This week, Microsoft, Advantec, and Hitachi sighed a deal with a company called Behr Technologies to bring a new form of low-power networking technology to the industrial manufacturing arena. The standard was developed at the Fraunhofer Institute and is called MIOTY. Behr Technologies is the exclusive licensee of the wireless technology.
But does the industrial internet need a new wireless network? Albert Behr, CEO of Behr Technologies, says yes. He believes that MIOTY offers better scalability and scale than LoRa networks and a lower cost and better performance than low-power cellular networks. Behr declined to share the names of any customers testing the technology, but did emphasize that both Microsoft and Hitachi have tested MIOTY and found it worthwhile enough to build a solution around it.

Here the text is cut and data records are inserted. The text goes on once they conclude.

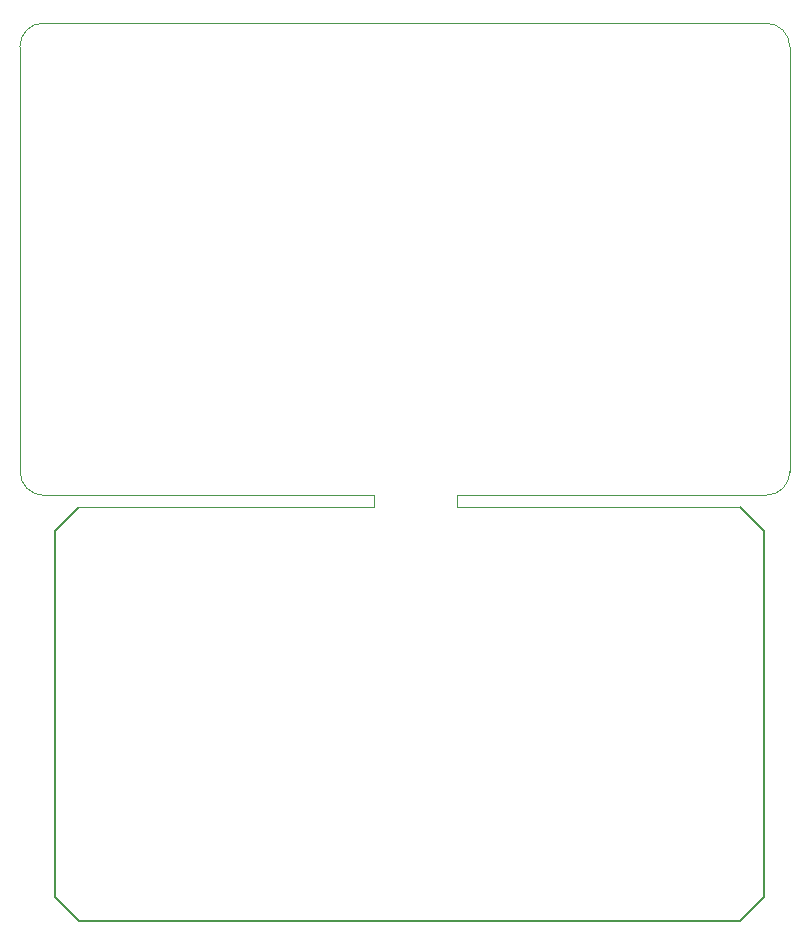
<source format=gbr>
%TF.GenerationSoftware,KiCad,Pcbnew,8.0.1*%
%TF.CreationDate,2024-04-01T21:08:38-04:00*%
%TF.ProjectId,esp32-node-board-40x65,65737033-322d-46e6-9f64-652d626f6172,rev?*%
%TF.SameCoordinates,Original*%
%TF.FileFunction,Profile,NP*%
%FSLAX46Y46*%
G04 Gerber Fmt 4.6, Leading zero omitted, Abs format (unit mm)*
G04 Created by KiCad (PCBNEW 8.0.1) date 2024-04-01 21:08:38*
%MOMM*%
%LPD*%
G01*
G04 APERTURE LIST*
%TA.AperFunction,Profile*%
%ADD10C,0.100000*%
%TD*%
%TA.AperFunction,Profile*%
%ADD11C,0.150000*%
%TD*%
G04 APERTURE END LIST*
D10*
X117000000Y-80250000D02*
X143185786Y-80235786D01*
X117000000Y-81250000D02*
X117000000Y-80250000D01*
X141000000Y-81250000D02*
X117000000Y-81250000D01*
X82014214Y-80235786D02*
X110000000Y-80250000D01*
X110000000Y-81250000D02*
X110000000Y-80250000D01*
X85000000Y-81250000D02*
X110000000Y-81250000D01*
D11*
X141000000Y-116250000D02*
X85000000Y-116250000D01*
X83000000Y-83250000D02*
X83000000Y-114250000D01*
X143000000Y-83250000D02*
X143000000Y-114250000D01*
X83000000Y-114250000D02*
X85000000Y-116250000D01*
X143000000Y-114250000D02*
X141000000Y-116250000D01*
X85000000Y-81250000D02*
X83000000Y-83250000D01*
X141000000Y-81250000D02*
X143000000Y-83250000D01*
D10*
X80000000Y-42250000D02*
X80014214Y-78235786D01*
X143185786Y-40264214D02*
G75*
G02*
X145185786Y-42264214I14J-1999986D01*
G01*
X82014214Y-80235786D02*
G75*
G02*
X80014214Y-78235786I-14J1999986D01*
G01*
X145185786Y-42264214D02*
X145185786Y-78235786D01*
X80000000Y-42250000D02*
G75*
G02*
X82000000Y-40250000I2000000J0D01*
G01*
X145185786Y-78235786D02*
G75*
G02*
X143185786Y-80235786I-1999986J-14D01*
G01*
X143185786Y-40264214D02*
X82000000Y-40250000D01*
M02*

</source>
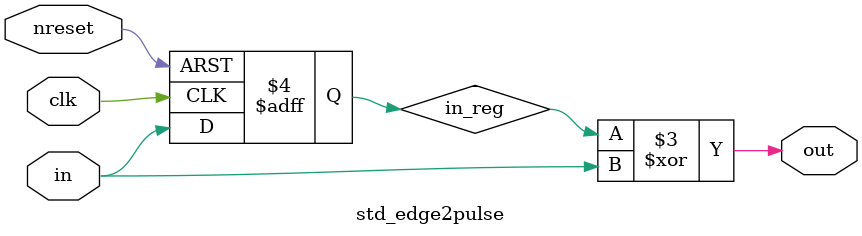
<source format=sv>

module std_edge2pulse #( parameter DW = 1, /* width of data inputs*/ parameter TYPE = "BOTH_EDGE"/* BOTH_EDGE, NEG_EDGE, POS_EDGE */)
(
	input 	    clk, // clock  
	input 	    nreset, // async active low reset   
	input [DW-1:0]  in, // edge input
	output [DW-1:0] out     // one cycle pulse
);

logic [DW-1:0]    in_reg;   

always_ff @(posedge clk, negedge nreset) begin
	if(!nreset) begin
		in_reg[DW-1:0]  <= 'b0;
	end else begin
		in_reg[DW-1:0]  <= in[DW-1:0];
	end
end

generate
	if(TYPE == "BOTH_EDGE") begin
		assign out[DW-1:0] = in_reg[DW-1:0] ^ in[DW-1:0];
	end else if(TYPE == "NEG_EDGE") begin
		assign out[DW-1:0] = in_reg[DW-1:0] & (~in[DW-1:0]);
	end else if(TYPE == "POS_EDGE") begin
		assign out[DW-1:0] = (~in_reg[DW-1:0]) & in[DW-1:0];
	end
endgenerate


endmodule // std_edge2pulse

</source>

The MIOTY network is actually based on software and built on commodity hardware. Behr is partial to radios from Silicon Labs for the wireless radios, but says radios from other vendors, such as Bosch or TI, work, too. The software runs on gateway boxes from a variety of vendors, with a smaller version that can run on sensors. The MIOTY technology has been chosen as the European Telecommunication Standardization Institute (ETSI) standard for Low Throughput Networks (LTNs).
And this is a very Low Throughput Network. While MIOTY can transmit up to 1.5 million messages per day within a radius of five to 15 kilometers, it can only transmit 407 bits per second. This sub-kilobit-per-second data rate really limits the amount of data the device can send. The standard does provide excellent energy efficiency, though. According to CEO Behr, sensors using the tech can last up to 20 years in the field.
Behr Technologies has built a company around commercializing the MIOTY standard, but the use cases feel limited. And while support from Hitachi and Microsoft means the tech does work, it’s not clear if companies will rush to adopt it over other low-power options out there, including several proprietary standards designed specifically for industrial use cases, such as Wireless HART.
If Behr starts announcing customers, then I guess we’ll find out.